Comment by Craig Cheek on May 25, 2012 at 8:27am

early 80's movie reference.

 

i see both sides of the argument for/against glute ham raises. i agree with your point about the whole approach, which is why i dont think its necessary for some coaches to be so dismissive of certain exercises. the athletes i deal with have their time so preoccupied with other stuff that strength training plays a smaller role than it should. very few instances where we get a long (6+weeks) consecutive of uninterrupted training. all of our modes of exercise definately help, but i'll contend that if a hamstring is meant to pop, its going to pop. where i would be concerned is if there was a large/consistent number of injuries of the same nature with one particular sport. then obviously ALL aspects of programming need to be addressed, i.e. weights, practice, nutrtion etc.

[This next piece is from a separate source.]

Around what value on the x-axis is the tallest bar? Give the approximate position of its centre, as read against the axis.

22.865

Comment by Matt Siniscalchi on May 24, 2012 at 1:46pm

No I understand.  I do not think there is some magical exercise..but do believe in there being better choices for certain movements and do think our main priority is keeping athletes healthy..its the whole approach that matters... by the way..why the name calling? haha

Comment by Craig Cheek on May 24, 2012 at 1:22pm

lighten up francis. the comment was made in jest. point being that athletes do or do not succeed becuase of some magical exercise or lack thereof.

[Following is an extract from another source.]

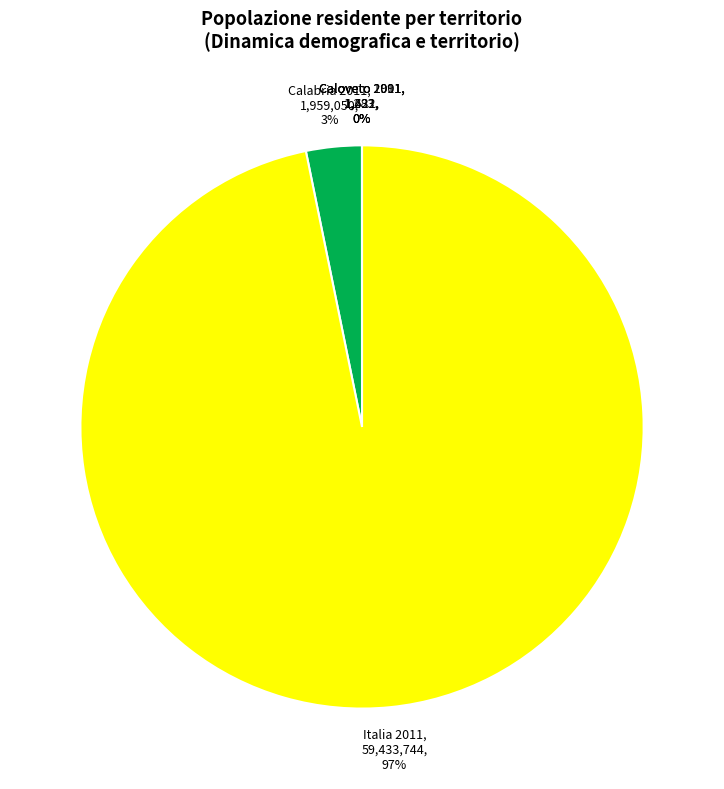

Is there a majority slice in this chart?

Yes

Comment by Matt Siniscalchi on May 24, 2012 at 11:35am

We do lunges in different planes.  Those are great choices as well
Craig- just because a world class athlete does something does not mean that it is correct..many world class athletes still do crunches and situps and that is completely ignorant regardless of their skill.  Our job as strength coaches is to first do no harm.

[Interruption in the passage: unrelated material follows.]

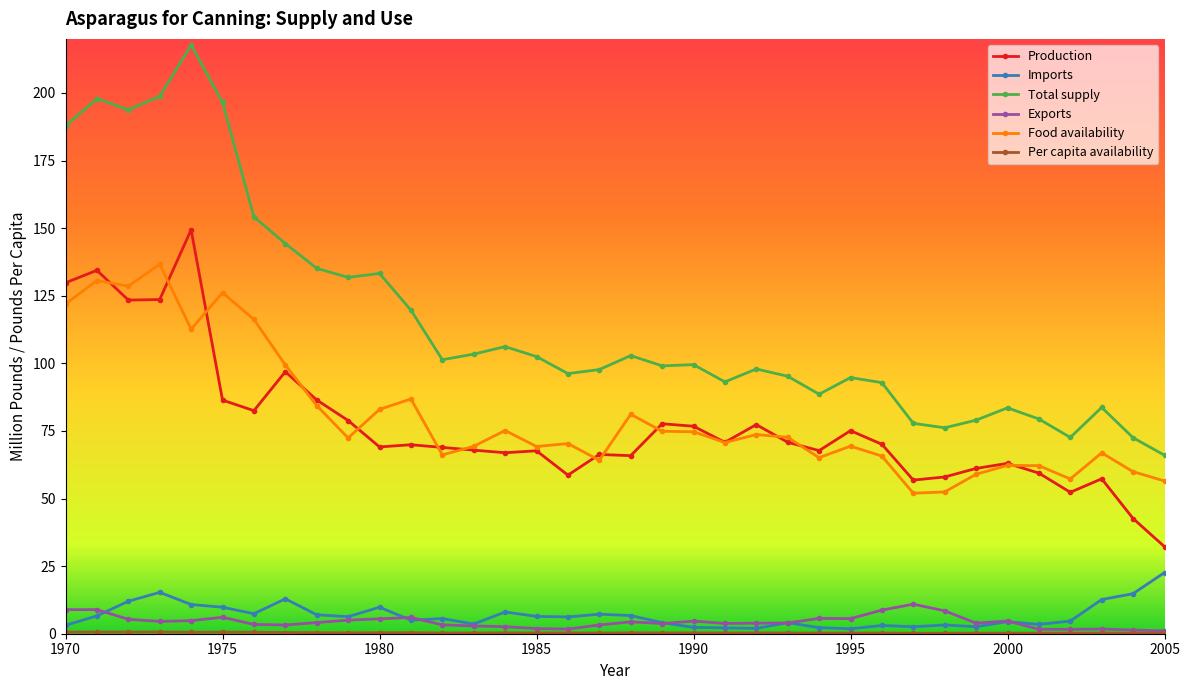

True or false: Total supply and Production intersect in this chart.

False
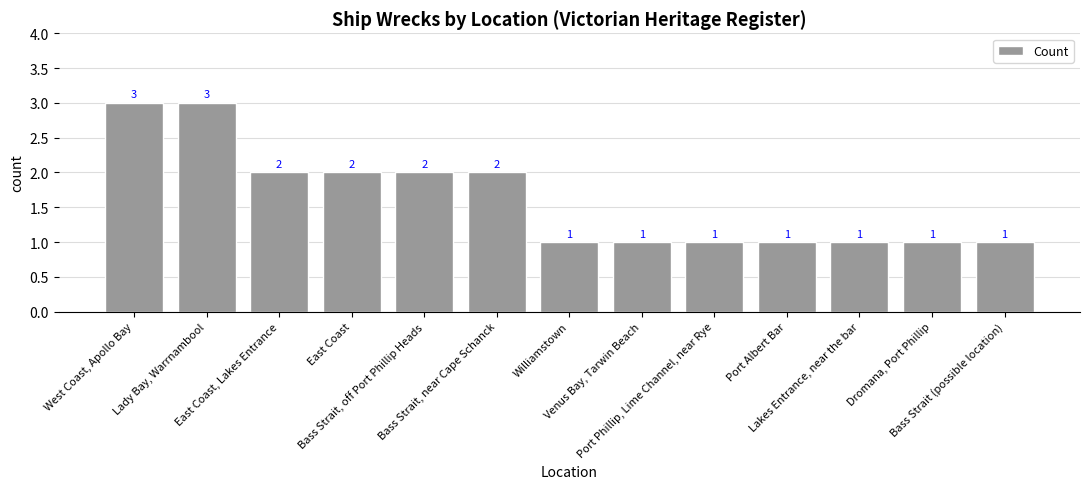

Count the values in the range 1 to 2.

11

Comment by Craig Cheek on May 24, 2012 at 8:40am

hey, michael johnson said all he did was "leg curls."

Comment by Aaron Short on May 24, 2012 at 8:00am

"It is about finishing the movement",......Then pick a more relative movement. Why train the hamstring laying down or with fixed ankles? Lunging in 3 planes of motion would be more relevant for training the hamstrings/glutes tweaking the speed, ROM, load, to a box, off a box. If our muscles are constantly recording data I would argue that it would be counterproductive to have the hamstrings/glutes isolated, doing contracted eccentric movement "just to finish the movement". If this is the case we are teaching them to respond in a manner unnecessary for sport, we're talking about firing patterns, sychronicity.

Comment by Matt Siniscalchi on May 24, 2012 at 2:33am

Aaron,
From my understanding as well as most on this topic...I do not know what your argument is (it sounds like one)..Most of the hamstring issues stem from lack of glute functioning in conjuction w/ hamstring dominance..this is why we are focusing on hip extension throughout the movement, regardless of whether  the hamstring accelerate knee flexion..which the only focus on machine hamstring exercise..this completely ignores that the glutes are primary hip extensors as well as the hamstrings.  Of course our hamstrings and glutes are priority when decelerating, lets say upon landing.Why train accelerating knee flexion? It is about finshing the movement..what else would use suppose..we do stiff legged deadlift and deadlift variations but the main priority is the glutes working with the hamstrings to produce movement. How is glute contraction and hamstring contraction not synchronistic with the movement pattern? Maybe I am missing your point?

best,

Matt

Comment by Aaron Short on May 23, 2012 at 8:49pm

Let me ask you this..Does the hamstring accelerate knee flexion in sport? When we run, or jump? OR, does it decelerate knee flexion (load to explode). Gravity forces us down, we resist gravity. Our feet would have to be fixed to the floor for us to accelerate knee flexion (load) during sport. So why train accelerating knee flexion? And hamstring contraction in both directions? Proprioceptively our hamstrings dont operate in that manner. And really isn't synchronicity and movement patterns what training is about?